I am a 58 year old woman residing in my "home town" of Green Bay, WI. In the early to mid-1960s, my family lived in San Jose, CA. While there, I attended Dartmouth Junior High School and had the good fortune to have Mr. Cortopassi as my 9th grade science and biology teacher.
During that year, the state of California ran a "Who's Your Favorite School Teacher?" contest." Ballots were printed in local newspapers for students to complete and mail in. At the date the contest ended and the ballots were counted, Mr. Cortopassi came in second. He won a wonderful trip to the Mediterranean. Typical of Mr. Cortopassi, he did not mind coming in second, saying he actually favored the trip to the Mediterranean over the destination chosen for the first place winner.
Within a few days of the end of the contest, hundreds of ballots voting for Mr. Cortopassi were found in a room at the school, and they had somehow been overlooked from being mailed in. Had those ballots been sent in, Mr. Cortopassi would have been chosen the first place favorite teacher by an overwhelming majority of votes.
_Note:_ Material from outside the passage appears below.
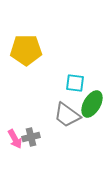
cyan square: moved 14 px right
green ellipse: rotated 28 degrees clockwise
I was by far not one of his best students. I excelled in classes like English and Creative Writing, and struggled through the math and science classes. In Science class, Mr. Cortopassi, in his infinite wisdom, paired me as a lab partner with one of the sharpest kids in the class, Ray Sandoval. I guess he hoped I could learn by osmosis and the good mentor Ray would be!
Mr.Cortopassi had the innate ability to inspire all students. He captured our attention with his humor and enthusiasm for all things in life, and he made learning genuinely fun. Going to his glass was always a joy, and now that I myself am nearing retirement and looking back on the memorable and special moments of my life, Mr. Cortopassi's Science and Biology class definitely stands out as an extreme privilege, a warm memory, and the realization that he truly was one of the most influential people in my life.